Jackson juga menunjuk ke makalah baru-baru ini yang diterbitkan dalam Journal of Business Ethics, oleh para peneliti dari Universitas Brigham Young, sebuah pusat pendidikan yang berafiliasi dengan gereja di Utah, AS.

Eksperimen para akademisi itu bahkan menunjukkan adanya hubungan langsung antara penggunaan pornografi di tempat kerja dan perilaku bisnis tidak etis yang disengaja lainnya, seperti karyawan "mengabaikan dan berbohong" tentang jumlah pekerjaan yang telah mereka lakukan.

Namun, penelitian Jackson memperlihatkan bahwa beberapa pegawai yang mengakses pornografi di tempat kerja sebenarnya mengompensasi kebiasaan mereka secara berlebihan, bukannya menjadi kurang produktif.

"Mereka melakukan lebih banyak pekerjaan untuk membenarkan penggunaan pornografi. Ini cukup menarik. Ada pertukaran moral," ucapnya.

Masa depan yang lebih toleran?

Meskipun konsumsi pornografi selama jam kerja tampaknya selalu berisiko, Hall berpendapat bahwa ada kebutuhan untuk penerimaan tren ini.

Alih-alih hanya mengutuk orang-orang yang menonton film porno di tempat kerja, dia menyerukan keterbukaan yang lebih besar tentang dampak potensialnya, dalam nada yang mirip dengan kampanye informasi bersejarah tentang bahaya minum selama jam kerja.
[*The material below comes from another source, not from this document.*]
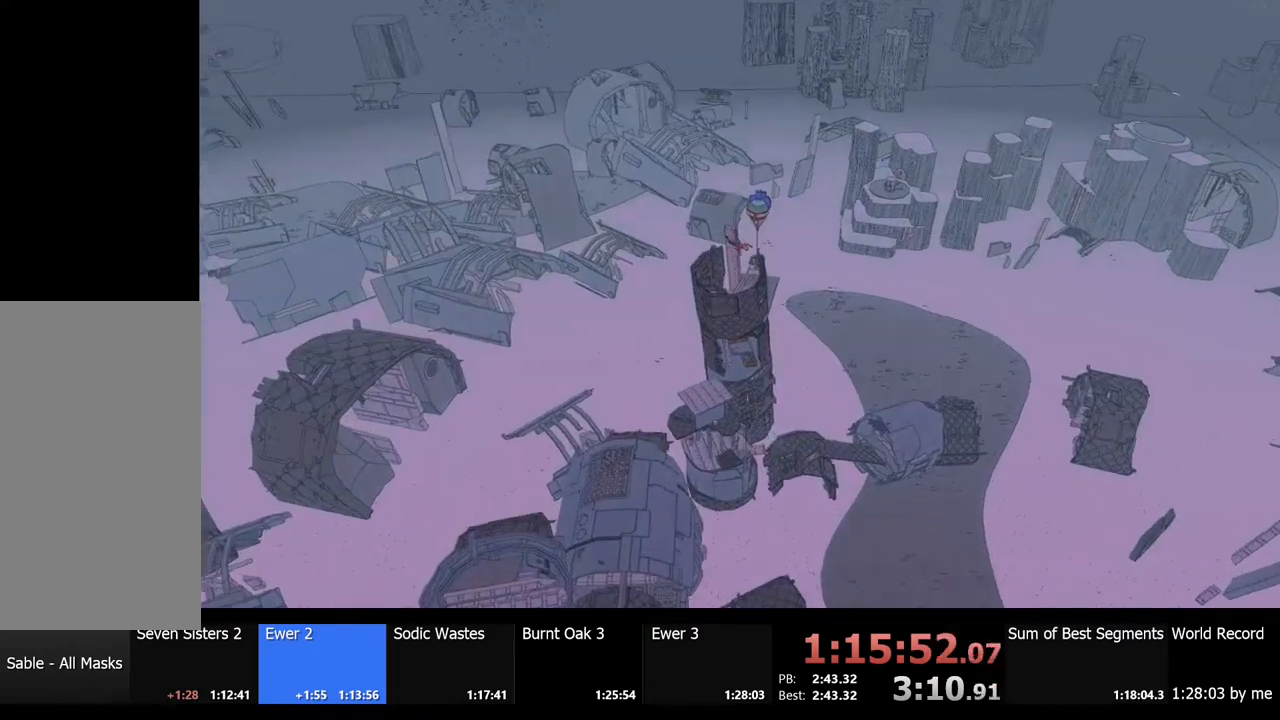
{"keys": [], "mouse": [], "events": [[167, "s", "down"], [200, "d", "down"], [334, "d", "up"], [334, "s", "up"]]}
Saat ini, beberapa pekerja mungkin masih memilih untuk sesekali minum segelas anggur saat makan siang. Namun kebanyakan orang sadar bahwa melakukan hal ini terlalu sering dapat memengaruhi kinerja dan bahwa segala sesuatunya menjadi terlalu berlebihan jika mereka menyembunyikan botol di bawah meja.
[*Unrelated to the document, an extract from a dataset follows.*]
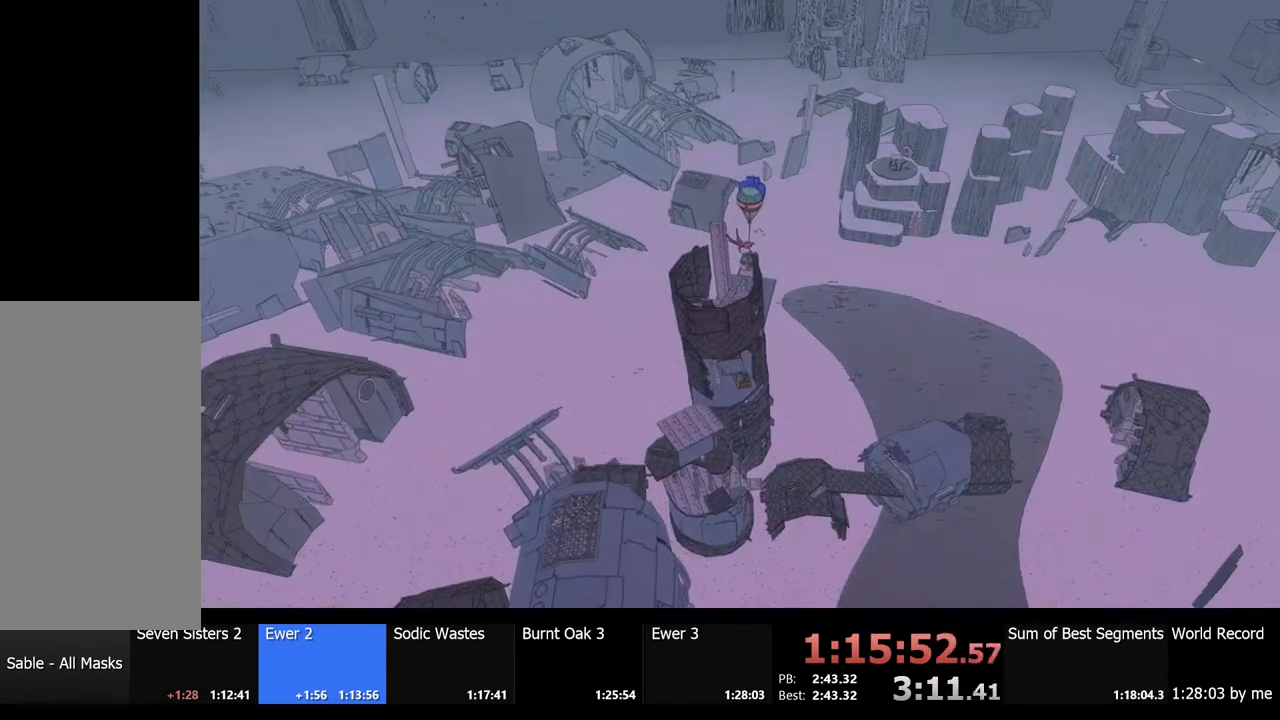
{"keys": [], "mouse": [], "events": [[67, "s", "down"], [100, "a", "down"], [200, "a", "up"], [300, "s", "up"]]}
Dengan pornografi, ini juga tentang mendidik orang tentang risikonya, sehingga orang dapat membuat pilihan yang terdidik, kata Hall.

Menurutnya, ini akan membantu orang untuk mengenali apakah penggunaan pornografi mereka berubah menjadi jenis ketergantungan yang mungkin mempengaruhi tenggat waktu atau hubungan kerja.

Sementara itu, Jackson mengatakan manajer di perusahaan yang melazimkan menonton film porno akan disarankan untuk melihat lebih luas budaya dan manfaat perusahaan.

"Jika tempat kerja menarik dan staf digunakan secara lebih luas, kita mungkin menemukan bahwa orang mungkin tidak perlu menggunakan pornografi sebagai cara bermasalah untuk menghadapi dunia kerja."

Ketika berbicara tentang kerja jarak jauh, Hall percaya batas kabur antara rumah dan kehidupan pribadi kita berarti bahwa mungkin ada toleransi yang tumbuh bagi pekerja yang meluangkan waktu untuk melihat konten dewasa.

Dan selama itu dilakukan menggunakan perangkat pribadi dan tidak memengaruhi kinerja atau interaksi staf, dia melihat ini sebagai masalah yang jauh lebih sedikit dibandingkan dengan menonton film porno di ruang kerja fisik.

"Apa yang dilakukan seseorang dalam rehat kopi mereka di privasi rumah mereka sendiri pasti terserah mereka."

Walau begitu, Hall berkata, situasinya tentu berbeda di ruang kerja bersama. Dan seperti yang ditunjukkan oleh peristiwa baru-baru ini, menonton film porno di tempat kerja masih sangat tabu.

---

Artikel ini pertama kali terbit di BBC Worklifedalam bahasa Inggris.